[START OF SOURCE DOCUMENT]

Principal Component Analysis

Principal Component Analysis

motivated by e-mail from Ron Mc.

Okay, here's the problem:

We have a set of n variables, say R₁, R₂, ... R_n (such as the monthly returns for n stocks).
The covariance matrix Θ is known (for these R-variables).
Construct the linear combination: W = x₁R₁ + x₂R₂ + ... +x_nR_n.
Choose the weights x_k so as to maximize the Variance of the variable W.

>Huh?
Suppose the R-variables were the stock returns for umpteen stocks, say the stocks in the S&P500, and we wanted to construct a variable which reflects the variations in that collection of stocks.

>Then just use the S&P500 Index, right?
Well, yes ... but many of those 500 stocks are so highly correlated that perhaps we could ignore some.
For example, suppose we took a single stock to represent the entire automobile industry and one to be a proxy for the computer industry and another to ...

>And end up with just 30 instead of 300? You're talkin' the DOW, eh?
Very good!
Let's write our column vectors like so: V = [v₁, v₂, ... ]
I know! It looks like a row vector ... but this notation don't take up so much room.

[END OF SOURCE DOCUMENT]
[START OF DATA PROVIDED]

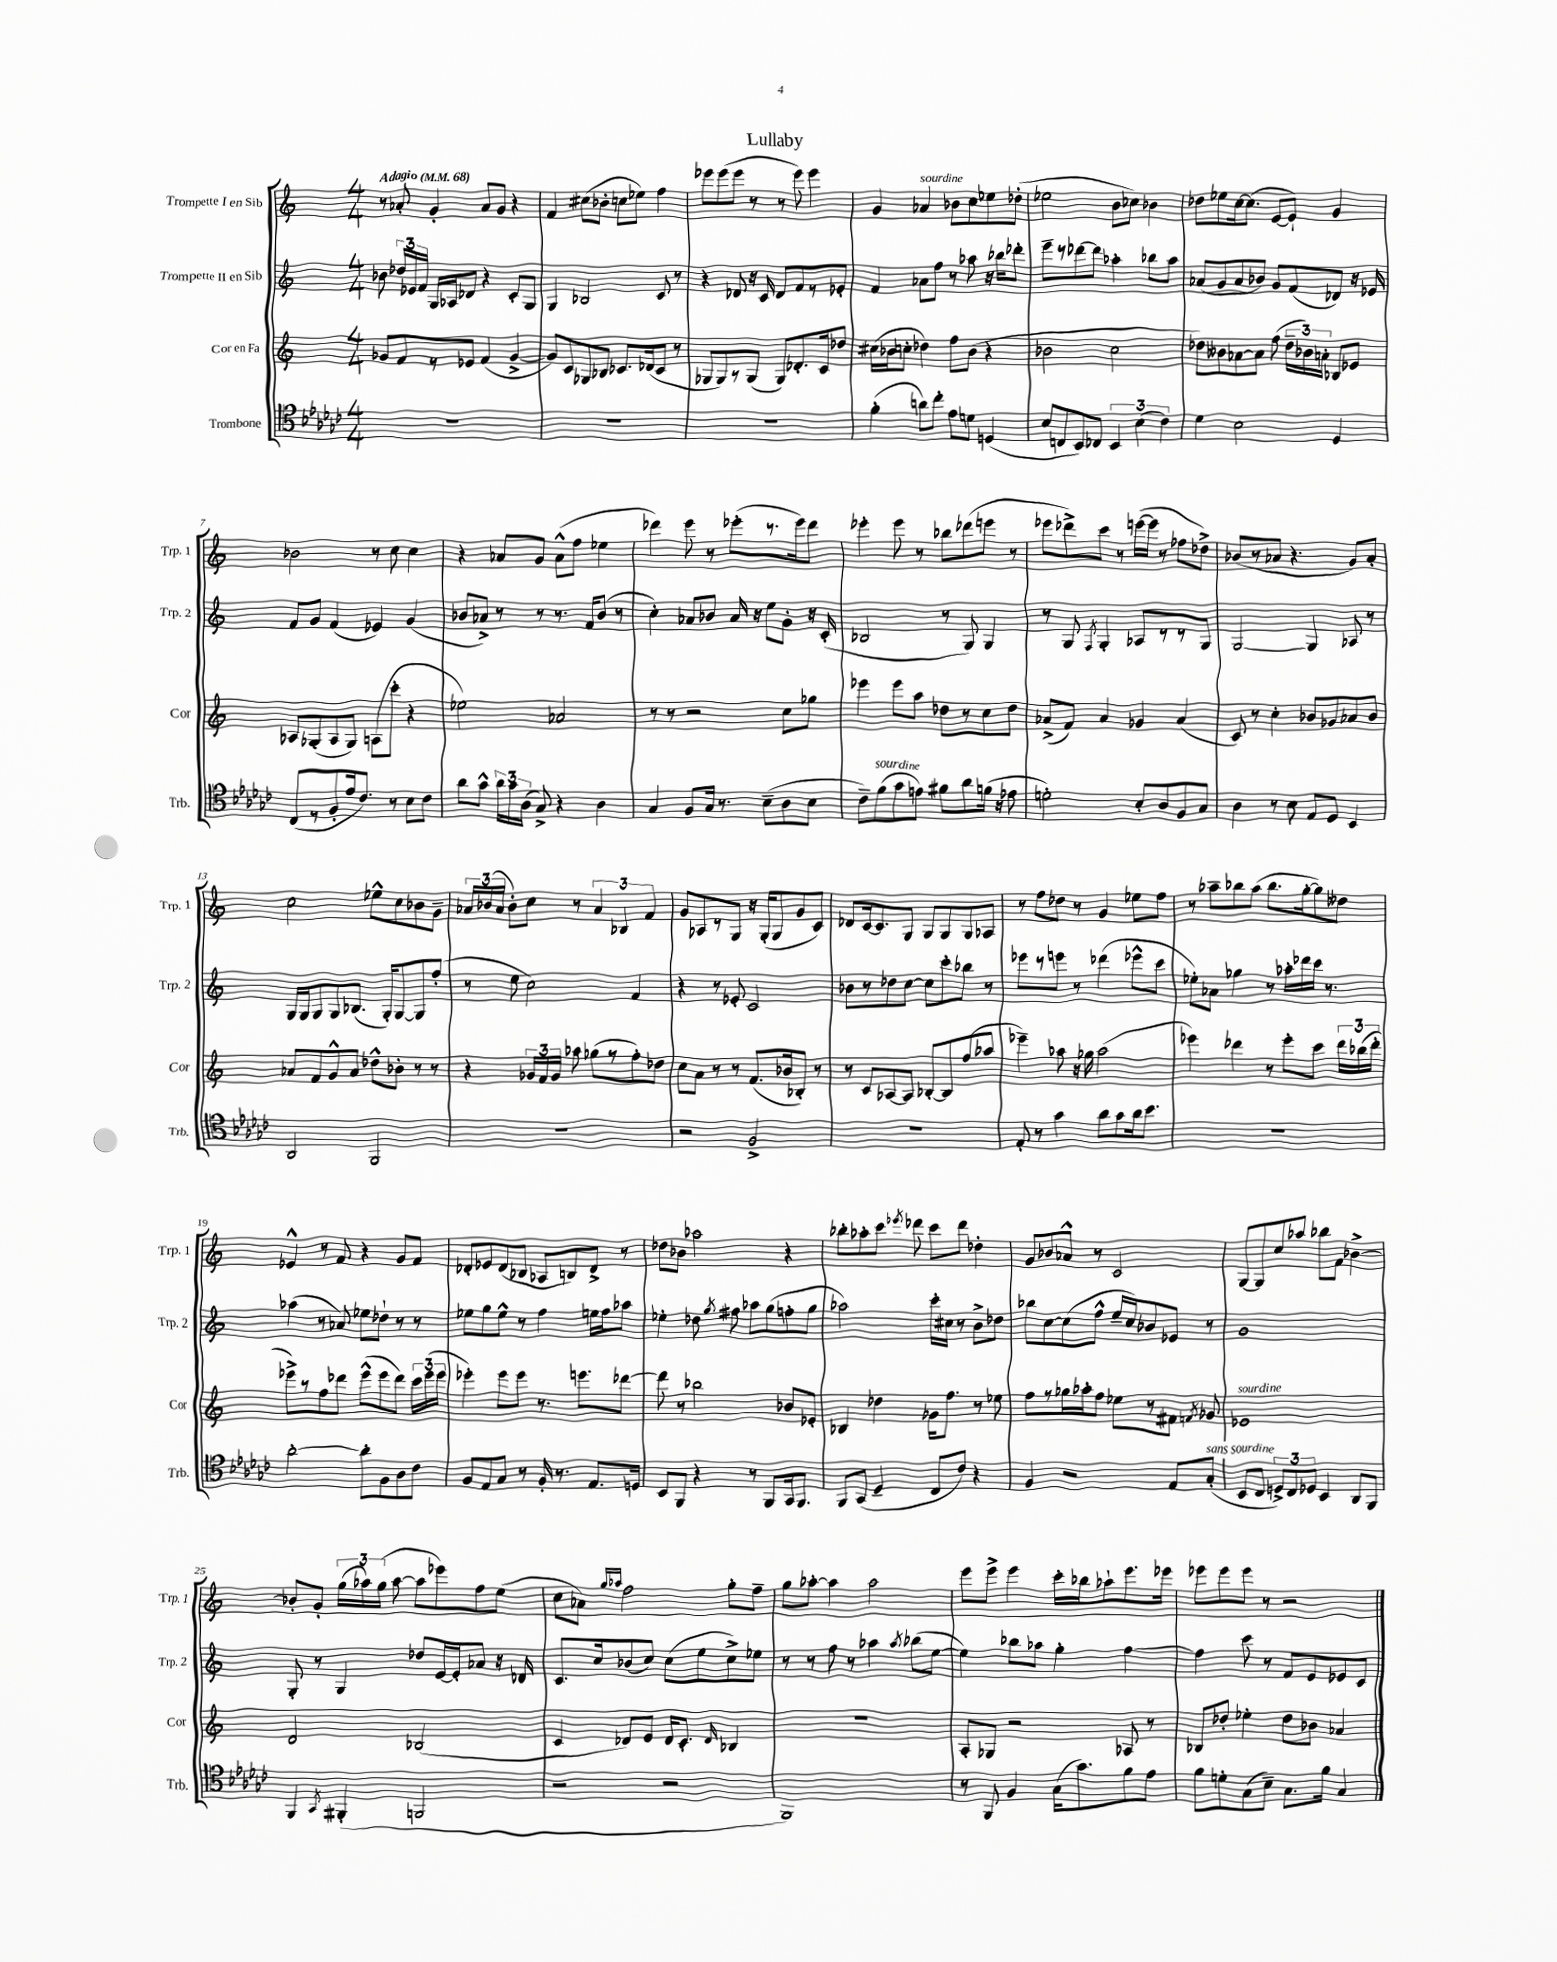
\header { title = "Lullaby" }
<<
\new StaffGroup <<
\new Staff = "s0" \with { instrumentName = "Trompette I en Sib" shortInstrumentName = "Trp. 1" } {
    \clef treble \key c \major \numericTimeSignature \time 4/4 \tempo "Adagio" 4 = 68
    \autoBeamOff r8 aes'8-. g'4-. aes'8[ g'8] r4 |
    f'4 cis''8[( bes'8]-. c''8[ ees''8]) f''4 |
    ees'''8[ ees'''8( ees'''8] r8 r8 ees'''8) ees'''4 |
    g'4 aes'4^\markup { \italic "sourdine" } bes'8[ c''8 ees''8 des''8]-.( |
    ees''2 b'8[ ces''8]) bes'4 |
    des''8[ ees''8 c''16~ c''8.]( e'8[~ e'8]-!) g'4 |
    bes'2 r8 c''8 c''4 |
    r4 aes'8[ g'8] aes'8[-^( f''8] ees''4 |
    des'''4) e'''8 r8 ees'''8[-.( r8. ees'''16) des'''8] |
    ees'''4-. ees'''8 r8 bes''8[ des'''8( e'''8] r8 |
    ees'''8[ des'''8->) c'''8] r8 e'''16[~( e'''16] r8 fes''8[ des''8]->) |
    bes'8[( r8 aes'8] r4. g'8[) aes'8]-. |
    c''2 ees''8[-^ c''8 bes'8 g'8]-- |
    \tuplet 3/2 { aes'16[ bes'16( aes'16] } bes'8[-.) c''8] r8 \tuplet 3/2 { aes'4 bes4 f'4 } |
    g'8[ aes8 r8 g8] r16 g16[-.( g8 g'8 c'8]) |
    des'8[ c'16~ c'8. g8] g8[ g8 g8 aes8] |
    r8 f''8[ des''8] r8 g'4 ees''8[ f''8] |
    r8 aes''8[-- bes''8 aes''8]( bes''8.[ g''16~-. g''8) deses''8] |
    ees'4-^ r8 f'8 r4 g'8[ f'8] |
    des'8[-. ees'8 des'8( bes8] aes8[ b8) des'8]-> r8 |
    des''8[ bes'8] aes''2 r4 |
    bes''8[-. aes''8-. c'''8] \acciaccatura { ees'''8 } des'''8 c'''8[ des'''8] des''4-. |
    g'8[ bes'8 aes'8]-^ r8 c'2 |
    g8[~ g8 c''8 aes''8] bes''8[ f'8] bes'4~-> |
    bes'8[-. g'8]-. \tuplet 3/2 { g''16[( aes''16) g''16]( } aes''8~ aes''8[ ees'''8) f''8 e''8]( |
    c''8[ aes'8]) \grace { g''16[ aes''16] } f''2 g''8[-. f''8]-- |
    g''8[ aes''8]~-. aes''4 aes''2 |
    e'''8[ e'''8]-> e'''4 c'''16[-. bes''16 aes''8-! e'''8. ees'''16] |
    ees'''8[ ees'''8 ees'''8] r8 r2 \bar "|." |
}
\new Staff = "s1" \with { instrumentName = "Trompette II en Sib" shortInstrumentName = "Trp. 2" } {
    \clef treble \key c \major \numericTimeSignature \time 4/4
    \autoBeamOff bes'8 \tuplet 3/2 { des''16[ ees'16 f'16] } g16[ aes16 des'8] r4 c'8[-. g8] |
    g4 bes2 c'8 r8 |
    r4 des'8 r16 c'16 des'8[ f'8 r8 ees'8]-. |
    f'4 aes'8[ f''8] r8 aes''8 r16 bes''16[ des'''8]-. |
    e'''8[-- r8 des'''8~ des'''8] aes''4-. bes''8[ aes''8] |
    aes'8[( g'8 aes'8 bes'8]) g'8[ f'8( des'8]) r16 ees'16 |
    f'8[ g'8] f'4( ees'4) g'4( |
    bes'8[ aes'8]->) r8 r8 r8. f'16[ bes'8]( r8 |
    c''4-.) aes'8[ bes'8] aes'16 r16 e''8[ g'8]-. r16 c'16-.( |
    bes2 r8 g8) g4 |
    r8 g8 \acciaccatura { f8 } g4-. aes8[ r8 r8 g8] |
    g2~ g4 aes8 r8 |
    g16[ g16 g8 g8 bes8.]( g16[-.) g8~ g8 f''8]-.( |
    r8 e''8 c''2) f'4 |
    r4 r8 ees'8-. c'2 |
    bes'8[ r8 des''8 c''8]~ c''8[ c'''8-. bes''8] r8 |
    ees'''8[ r8 e'''8] r8 des'''4( ees'''8[-^ c'''8] |
    ees''8[-.) aes'8] ges''4 r8 aes''16[-. des'''16 c'''16] r8. |
    aes''4( r8 aes'8) ees''8[ des''8]-! r8 r8 |
    ees''8[ g''8 ees''8]-^ r8 f''4 e''16[ f''16 aes''8] |
    ees''4-. des''8 \acciaccatura { g''8 } fis''8 aes''8[ g''8( f''8-. g''8] |
    aes''2) c'''16[-. cis''16] r8 b'8[-> des''8] |
    bes''8[ c''8~ c''8( f''8]-^ e''16[-- c''16) bes'8 ees'8] r8 |
    g'1 |
    g8-. r8 g4 des''8[ e'16~ e'16-. aes'8] r16 des'16 |
    c'8.[ c''16 bes'8( c''8]) c''8[( e''8 c''8->) ees''8] |
    r8 r8 f''8 r8 aes''4 \acciaccatura { aes''8 } bes''8[( e''8]~ |
    e''4) bes''8[ aes''8] g''4-. f''4~ |
    f''4 c'''8 r8 f'8[ e'8 ees'8 c'8] \bar "|." |
}
\new Staff = "s2" \with { instrumentName = "Cor en Fa" shortInstrumentName = "Cor" } {
    \clef treble \key c \major \numericTimeSignature \time 4/4
    \autoBeamOff ges'8[ f'8 r8 ees'8] f'4( ges'4~-> |
    ges'8[) c'8 ges8 bes8] ces'8.[ des'16( ces'8] r8 |
    ges8[ ges8) r8 ges8]( ges8[) des'8.-. c'16 des''8] |
    cis''16[( bes'16 c''8]-. des''4) f''8[ bes'8]( r4 |
    bes'2 c''2 |
    des''8[) beses'8 aes'8~ aes'8] f''8( \tuplet 3/2 { des''16[-- bes'16) a'16]-. } bes8[ ees'8] |
    aes8[ ges8-.( aes8 ges8]) a8[( c'''8]-. r4 |
    ees''2) aes'2 |
    r8 r8 r2 c''8[ ges''8] |
    ees'''4 ees'''8[ a''8] des''8[ r8 c''8 des''8] |
    aes'8[->( f'8]) aes'4 ges'4 aes'4( |
    c'8) r8 c''4-. bes'8[ ges'8 aes'8 bes'8] |
    aes'8[ f'8 g'8-^ aes'8] des''8[-^ bes'8]-. r8 r8 |
    r4 \tuplet 3/2 { ges'16[ f'16 ges'16] } aes''8 ges''8[( r8 f''8-.) des''8] |
    c''8[ a'8] r8 r8 f'8.[( bes'16 bes8]-.) r8 |
    r8 c'8[ aes8~ aes8] bes8[~-. bes8 f''8( aes''8] |
    ees'''4--) aes''8 r16 ges''16 aes''2( |
    ees'''4) des'''4 r8 ees'''8[-. c'''8] \tuplet 3/2 { des'''16[ bes''16( des'''16]-. } |
    ees'''8[->) r8 f''8 des'''8] ees'''8[-^( ees'''8 des'''8]) \tuplet 3/2 { c'''16[ ees'''16( ees'''16] } |
    ees'''4-.) ees'''8[ ees'''8] r8. e'''8.[ des'''8]~ |
    des'''8 r8 bes''2 bes'8[ ees'8]-. |
    bes4 des''4 ges'16[ f''8.] r8 ees''8 |
    f''8[ r8 ges''16 aes''16-. f''8] ees''8[ r8 fis'8] \acciaccatura { f'8 } ges'8 |
    ees'1^\markup { \italic "sourdine" } |
    d'2 bes2( |
    c'4 des'8[) e'8] des'16[ c'8.]-. \grace { des'16 } bes4 |
    R1 |
    a8[-. ges8] r2 aes8 r8 |
    bes8[ des''8]-. ees''4-. des''8[ bes'8] aes'4 \bar "|." |
}
\new Staff = "s3" \with { instrumentName = "Trombone" shortInstrumentName = "Trb." } {
    \clef tenor \key ges \major \numericTimeSignature \time 4/4
    \autoBeamOff R1 |
    R1 |
    R1 |
    f'4-.( a'8[) ces''8]-. ees'8[ d'8] d4( |
    bes8[ c8 bes,8) ces8] \tuplet 3/2 { bes,4 bes4( ces'4) } |
    des'4 bes2 des4 |
    ces8[( r8 f8-. ees'16 ces'8.]) r8 bes8[ ces'8] |
    aes'8[ ges'8]-^ \tuplet 3/2 { aes'16[ ges'16 aes16]( } ges8->) r4 aes4 |
    ges4 f8[ ges16] r8. bes8[--( aes8 bes8] |
    ces'8[--) f'8^\markup { \italic "sourdine" }( ges'8 e'8]) fis'8[ aes'8 f'16]( r16 ees'8 |
    d'2-.) bes8[-. aes8 f8 ges8] |
    aes4 r8 bes8 ees8[ des8] bes,4 |
    aes,2 f,2 |
    r1 |
    r2 f2-> |
    R1 |
    ees8-. r8 ges'4 aes'8[ ges'8 aes'16 bes'8.] |
    R1 |
    aes'2~-. aes'8[-. f8 aes8 ces'8] |
    f8[ ees8 ges8] r8 f16-. r8. ees8.[ d16] |
    bes,8[ f,8] r4 r8 f,8[ ges,16 f,8.] |
    f,8[ ges,8]( des4-- ces8[ ces'8]) r4 |
    f4 r2 ees8[ ges8]-.^\markup { \italic "sans sourdine" }( |
    bes,8[ ces8] \tuplet 3/2 { d8[->) ces8 des8] } bes,4 aes,8[ f,8] |
    f,4 \acciaccatura { ges,8 } fis,4-.( f,2 |
    r2 r2 |
    f,1) |
    r8 f,8 f4 ges16[( ges'8.) f'8 ees'8] |
    f'8[ d'8-. ges8( bes8]--) ges8.[ f'16] ges4 \bar "|." |
}
>>
>>
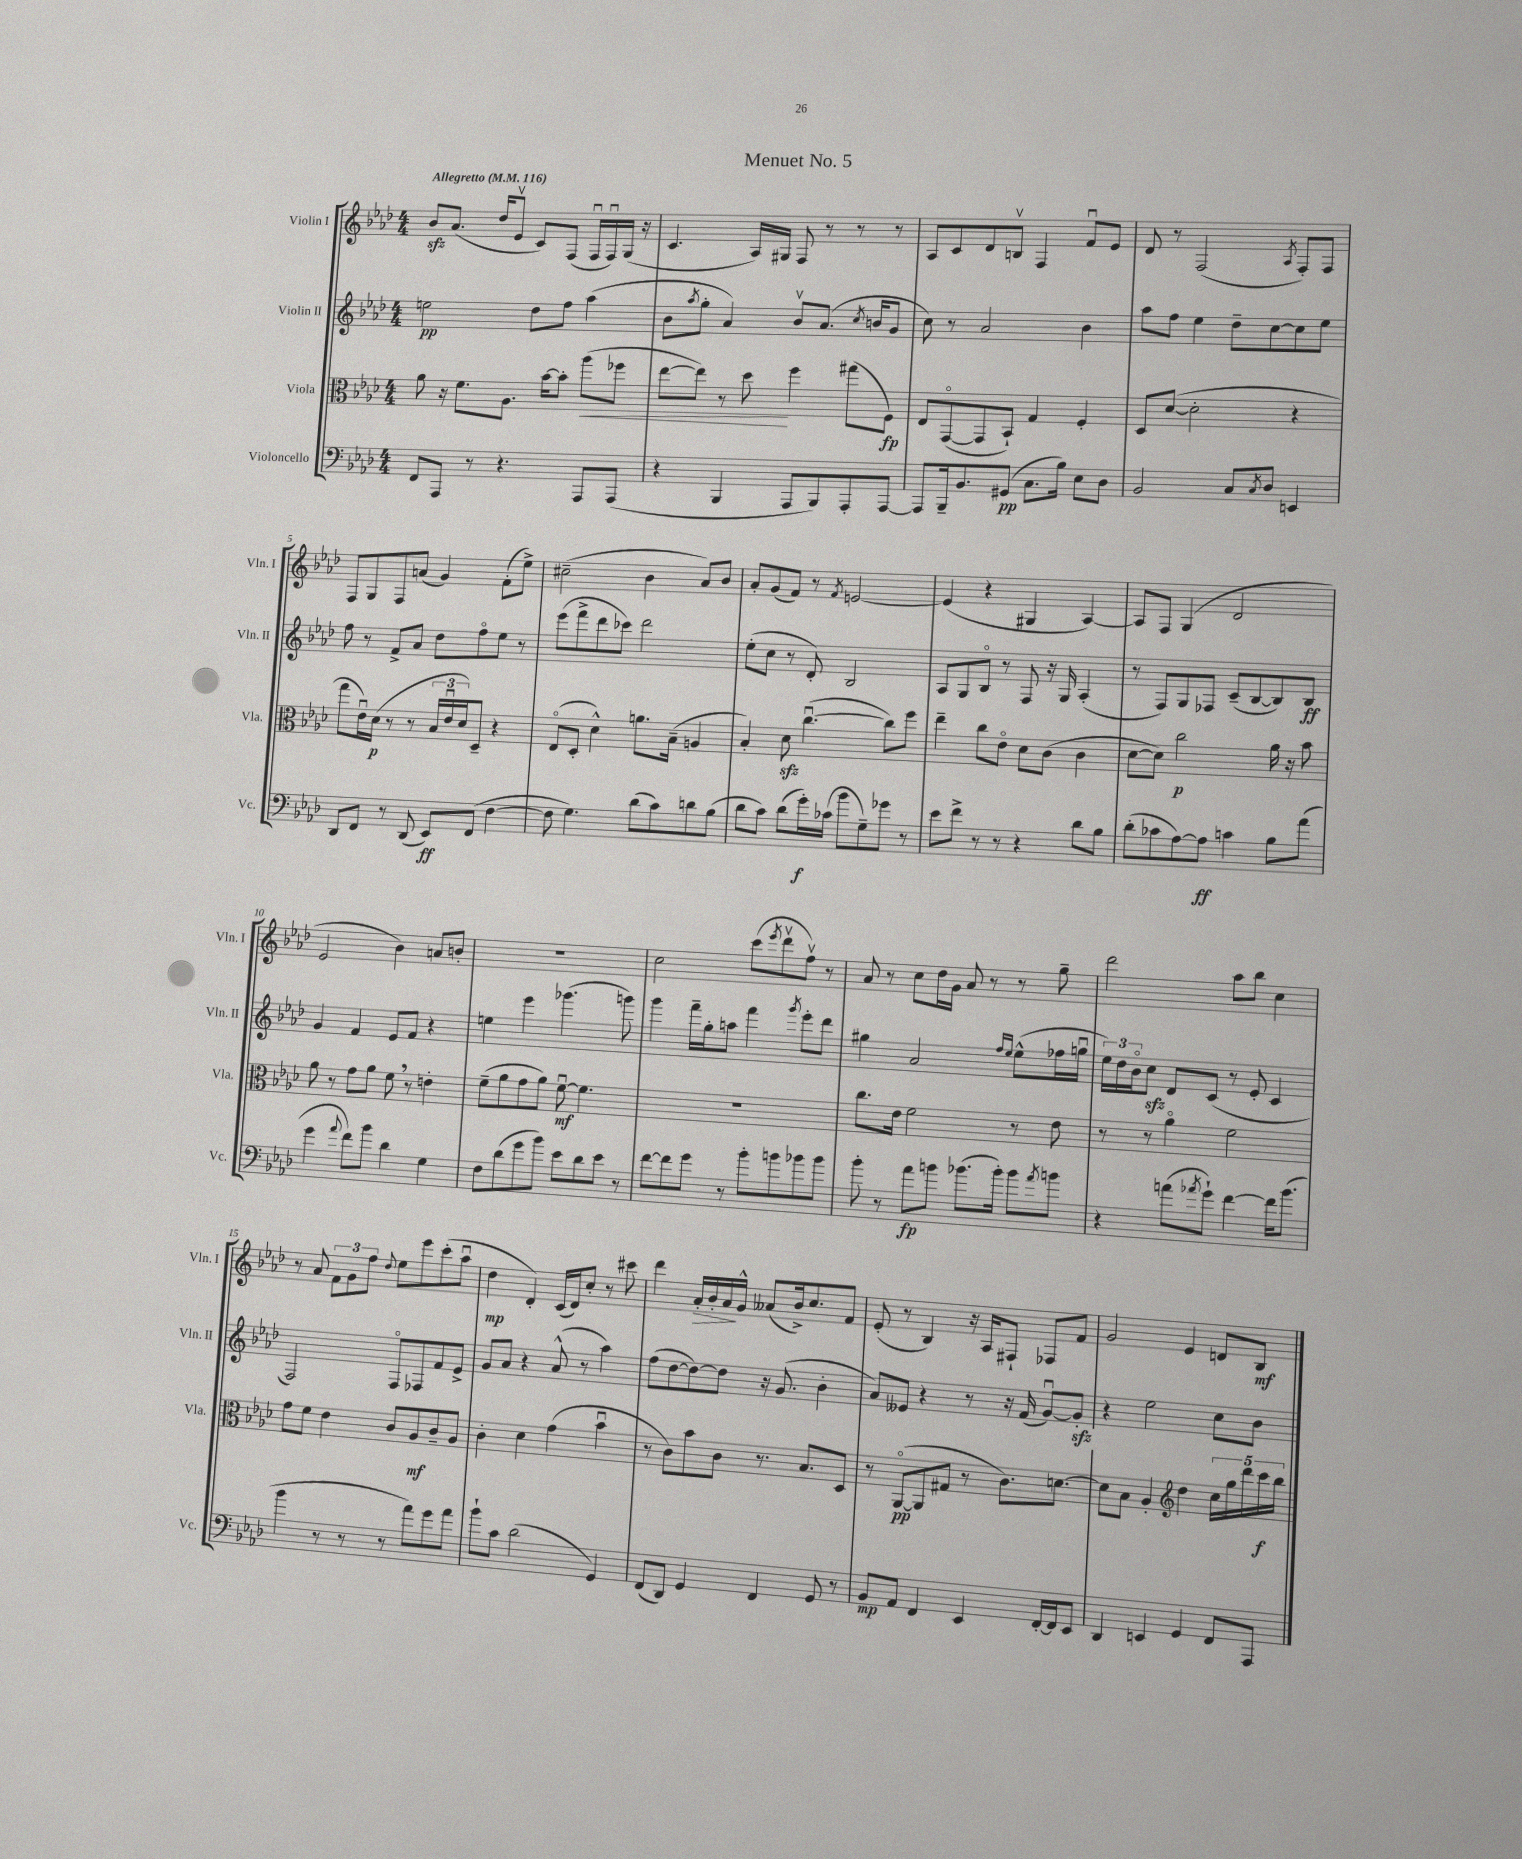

[END OF DATA PROVIDED]

▶ WORK INSTRUCTIONS
(A) From the principal component analysis page, reproduce the passage starting with "Suppose the R-variables" and going on through "S&P500 Index, right?".
(B) Using the principal component analysis page, decide whether each statement agrees with it, answering yes or no and quoting the deciding words: (i) The covariance matrix for the R-variables is known. (ii) The weights are chosen to minimize the variance of W. (iii) The notation used for column vectors looks like a row vector.
(C) According to the principal component analysis page, whose e-mail motivated it?

▶ WORKED ANSWERS
(A)
Suppose the R-variables were the stock returns for umpteen stocks, say the stocks in the S&P500, and we wanted to construct a variable which reflects the variations in that collection of stocks.

>Then just use the S&P500 Index, right?

(B)
(i) Yes: "The covariance matrix Θ is known (for these R-variables)."
(ii) No: "Choose the weights x_k so as to maximize the Variance of the variable W."
(iii) Yes: "It looks like a row vector ... but this notation don't take up so much room."

(C) An e-mail from Ron Mc.